Article 3 : La mission fondamentale du psychologue est de faire reconnaître et respecter la personne dans sa dimension psychique. Son activité porte sur la composante psychique des individus considérés isolément ou collectivement.
Dans tous les cas où le psychologue prend la responsabilité d'une telle décision, il importe qu'il en explique clairement les motifs au demandeur d'information.

Quelle position éthique pour un psychologue lorsqu'il participe à un dispositif  faisant intervenir plusieurs équipes ou plusieurs institutions?

Il convient de rappeler préalablement ce que précise l'article 8 :
Article 8 : Le fait pour un psychologue d'être lié dans son exercice professionnel par un contrat ou un statut à toute entreprise privée ou tout organisme public, ne modifie pas ses devoirs professionnels, et en particulier ses obligations concernant le secret professionnel et l'indépendance du choix de ses méthodes et de ses décisions. Il fait état du Code de Déontologie dans l'établissement de ses contrats et s'y réfère dans ses liens professionnels.
Dans toutes les situations de prises de décision concernant l’éducation, la scolarité, le traitement d’un enfant, le psychologue est amené à participer régulièrement ou ponctuellement au travail d’équipes pluridisciplinaires à l'interférence de plusieurs institutions. Les articles 6 et 12 définissent les modalités relationnelles de telles situations :
Article 6 : Le psychologue fait respecter la spécificité de son exercice et son autonomie technique. Il respecte celle des autres professionnels
Article 12 : Le psychologue est seul responsable de ses conclusions. Il fait état des méthodes et outils sur lesquels il les fonde, et il les présente de façon adaptée à ses différents interlocuteurs, de manière à préserver le secret professionnel. […]
Il faut peut-être souligner qu'un point de vue dynamique et éclairé est pour chaque enfant la garantie d’une sauvegarde de ses potentialités subjectives et de la reconnaissance de sa vie psychique, même, et peut-être surtout, s’il présente un handicap.

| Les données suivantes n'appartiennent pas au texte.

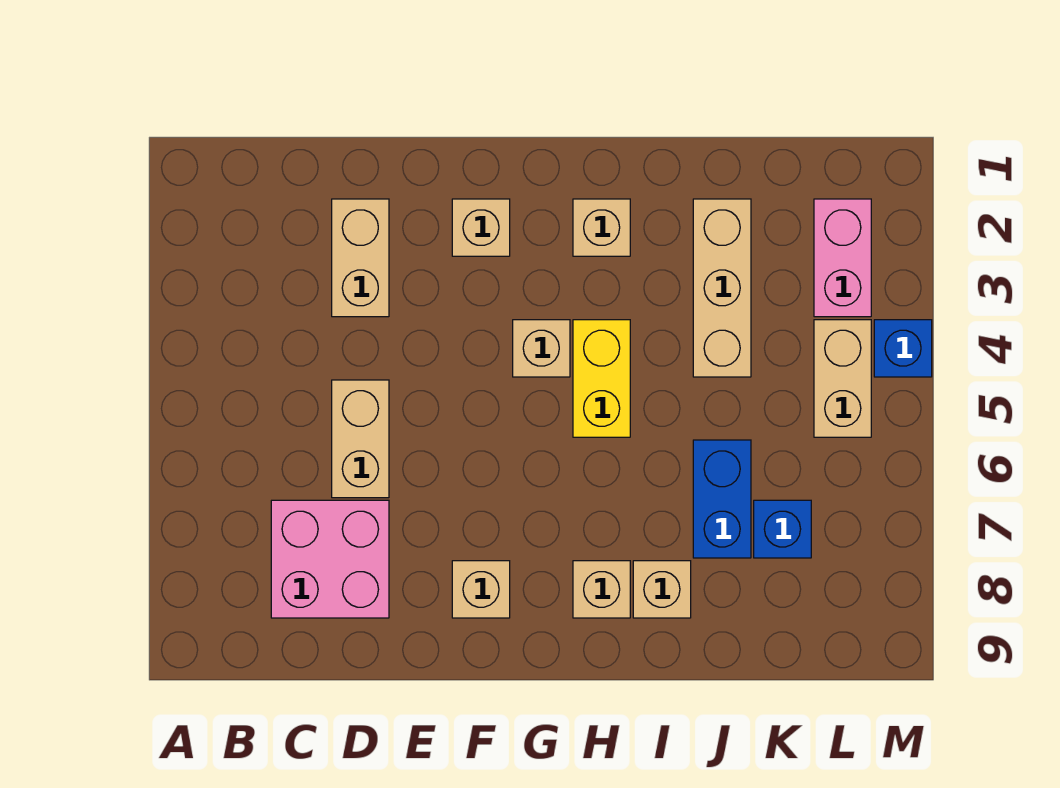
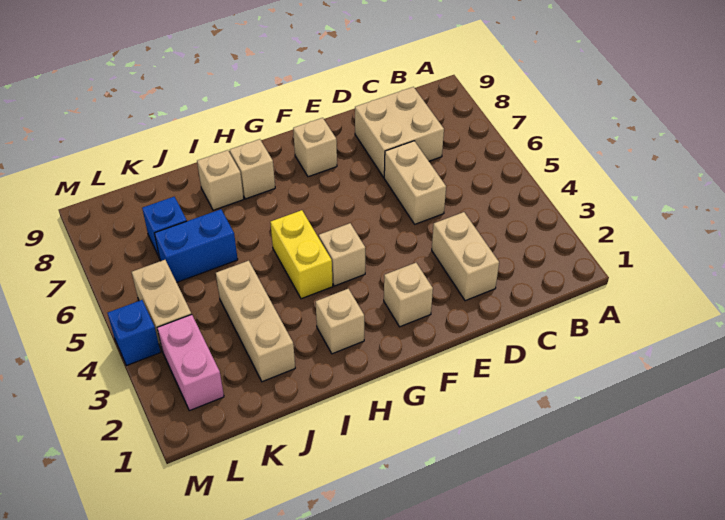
pink brick C7:D8 level 1 -> tan brick C7:D8 level 1
blue brick J6:J7 level 1 -> blue brick J6:K6 level 1

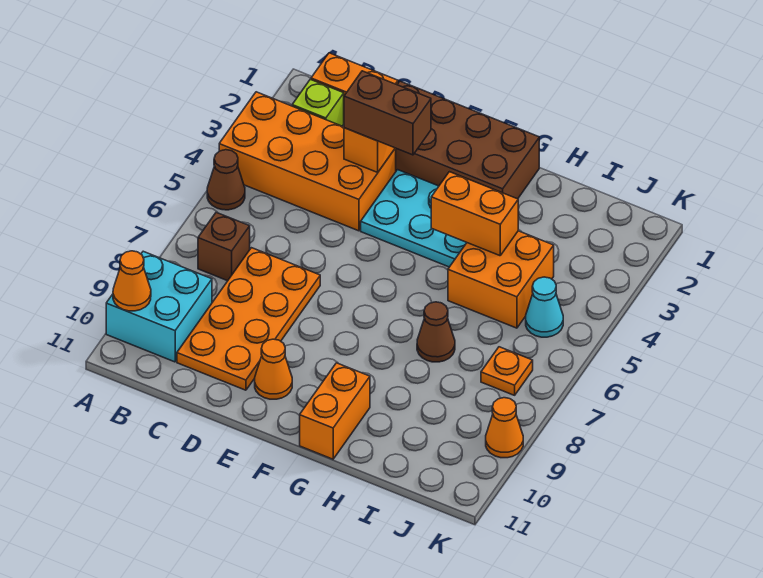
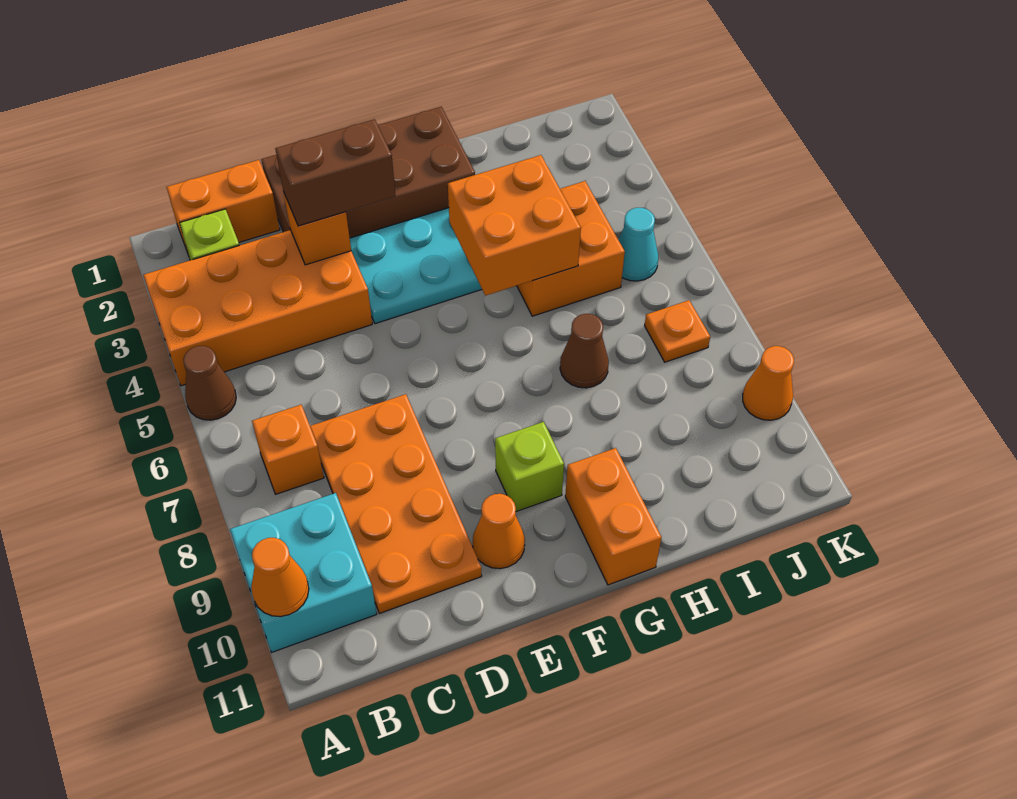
brown brick B7 level 1 -> orange brick B7 level 1
none -> lime brick F9 level 1
orange brick G4:H4 level 2 -> orange brick G4:H5 level 2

La réflexion que le psychologue peut fournir à partir des informations qu’il tire de la clinique et de l’interprétation des tests constitue un repère d’évolution, précieux pour contrebalancer les effets d’usure qui éprouvent fréquemment les professionnels en contact permanent avec les enfants.
Si l'introduction d'une possibilité d'évaluation des potentialités intellectuelles a été, en son temps, novatrice dans le champ scientifique, sa vulgarisation a conduit à des utilisations réductrices. Il appartient au psychologue d'œuvrer pour que soit préservée et comprise la spécificité de cette approche, ce que précisent les articles 17 et 19 :
Article 17 : La pratique du psychologue ne se réduit pas aux méthodes et aux techniques qu'il met en œuvre. Elle est indissociable d'une appréciation critique et d'une mise en perspective théorique de ces techniques.
Article 19 : Le psychologue est averti du caractère relatif de ses évaluations et interprétations. Il ne tire pas de conclusions réductrices ou définitives sur les aptitudes ou la personnalité des individus, notamment lorsque ces conclusions peuvent avoir une influence directe sur leur existence.

Avis rendu le 11/10/2010
Pour la CNCDP
Le Président,  Patrick COHEN

 

Articles du code cités dans l'avis : Titres I-3, I-6, I-7 ; Articles 3, 6, 8, 12, 17, 19.

 

Annexes

Texte législatif de référence soulignant le pouvoir règlementaire des MDPH : Loi n° 2005-102 du 11 février 2005 pour l'égalité des droits et des chances, la participation et la citoyenneté des personnes handicapées.
Chapitre 2 - La MDPH (Maison Départementale des Personnes Handicapées)
La CDA (Commission des Droits et de l'Autonomie) - Les équipes pluridisciplinaires.
Le guide barème pour l'évaluation des déficiences et incapacités des personnes handicapées est l'outil utilisé par les CDAPH pour déterminer le taux d'incapacité des demandeurs s'adressant à ces commissions. Il s'appuie sur les concepts de déficience - incapacité - désavantage, proposés par l'OMS par le biais de la Classification Internationale des Handicaps depuis les années 80.
Une version pour enfants et adolescents de la Classification internationale du fonctionnement, du handicap et de la santé (CIF-EA) a été publiée par le CTNERHI en décembre 2008.
Le guide- barème actuel résulte du décret N° 92-1216 du 4 novembre 1993 et de la circulaire N° 93/36 B du 23 novembre 1993, abrogés par le décret n° 2004-1136 du 21 octobre 2004. Il est intégré dans la partie réglementaire du code de l’action sociale et des familles, articles R. 146-28, R. 241-2 et R. 241-13 de ce code.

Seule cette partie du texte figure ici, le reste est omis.